1) the 'now 2 months' is down from the 'best time of 6 months', caused by mars being literally closer to the earth.
That's not how Hohmann transfers work. Just stop. And a minimum energy transfer to Mars is 9 months anyway, not 6.
In order to achieve the 2 month travel time, it must launch WITHIN THE LAUNCH WINDOW.
Get this through your head: There Are No 'Launch Windows' With Nuclear Propulsion. You don't leave a craft that can travel to Mars a matter of months sitting idle rusting away rather than repeatedly ferrying back and forth, just because some times the trajectory is somewhat longer and others it's somewhat shorter.
There are launch windows with minimum energy Hohmann transfers because that's what you need to have Mars be at the right place when you intersect its orbit. It takes roughly the same amount of energy to intersect Mars's orbit regardless of when you launch a Hohmann transfer, but unless you time it right, Mars won't be there. Launching at any other time requires more dV to dogleg it - and dV is dearly bought when it comes to chemical rockets. It isn't dearly bought with nuclear rockets. So launch windows simply don't apply to them. You launch on an elliptic which doesn't terminate at Mars' orbit, aka you applied more delta-V than was necessary to get out that far, but that's happening by definition if you want to get there faster. A minimum energy elliptic can only intersect Mars orbit opposite its starting position, but the higher the energy of the transfer, the more rotated the interception point is.

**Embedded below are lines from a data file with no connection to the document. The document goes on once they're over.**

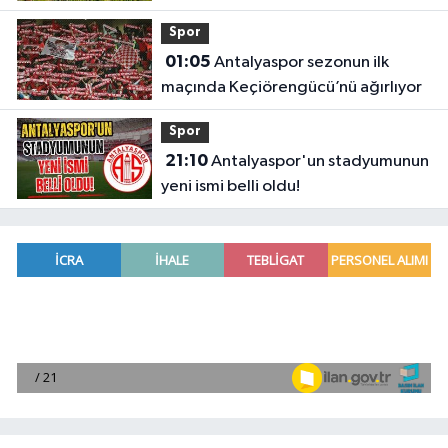
belli oldu
Spor
01:05
Antalyaspor sezonun ilk
maçında Keçiörengücü’nü ağırlıyor
Spor
21:10
Antalyaspor'un stadyumunun
yeni ismi belli oldu!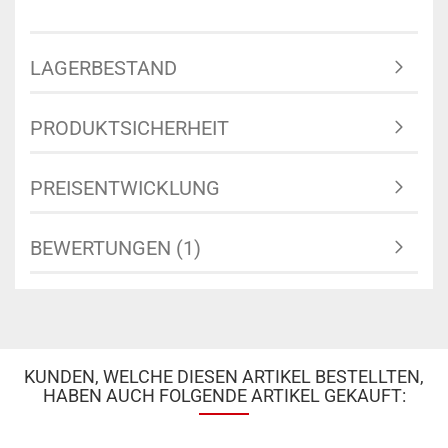
LAGERBESTAND
PRODUKTSICHERHEIT
PREISENTWICKLUNG
BEWERTUNGEN (1)
KUNDEN, WELCHE DIESEN ARTIKEL BESTELLTEN,
HABEN AUCH FOLGENDE ARTIKEL GEKAUFT:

I will repeat: your capital cost is in your rocket. You're not going to leave it sitting around waiting for 2 1/2 years when you could do 10-ish trips during that timeperiod, just because some are longer than others and some somewhat shorter, and thus raise your capital cost per kg tenfold. They're all varying degrees of "short", and you have flexibility; you're launching on all of them. Unless you're an utter moron who likes throwing away 10x more capital at a project. You do not have to intersect the planet at a specific location on its orbit in opposition to your starting point when you apply more than the minimum dV.

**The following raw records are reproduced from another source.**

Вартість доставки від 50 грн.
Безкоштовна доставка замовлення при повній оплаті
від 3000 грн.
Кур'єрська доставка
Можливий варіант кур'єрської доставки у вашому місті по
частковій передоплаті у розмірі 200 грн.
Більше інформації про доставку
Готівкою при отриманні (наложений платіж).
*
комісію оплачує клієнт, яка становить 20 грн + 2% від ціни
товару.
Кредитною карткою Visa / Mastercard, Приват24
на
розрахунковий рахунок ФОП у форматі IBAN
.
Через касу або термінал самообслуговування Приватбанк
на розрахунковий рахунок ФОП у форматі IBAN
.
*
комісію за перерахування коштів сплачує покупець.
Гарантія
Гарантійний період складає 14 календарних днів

since the ships ARE NOT THOUSANDS OF KM APART, due to ALL LAUNCHING IN THE SAME WINDOW
Launching just days apart in the same window (which again, THERE ARE NO WINDOWS), they're MILLIONS of kilometers apart. Do you not even know how far Mars and Earth are apart, or can you not divide a travel distance by the number of days of the trip?
And for the last goddamn time, the exhaust doesn't even remotely resemble a collimated beam, even if it did it would still be orders of magnitude weaker than ambient radiation, and even if it wasn't all you had to do was microscopically off-angle it. This is such a stupid line of discussion.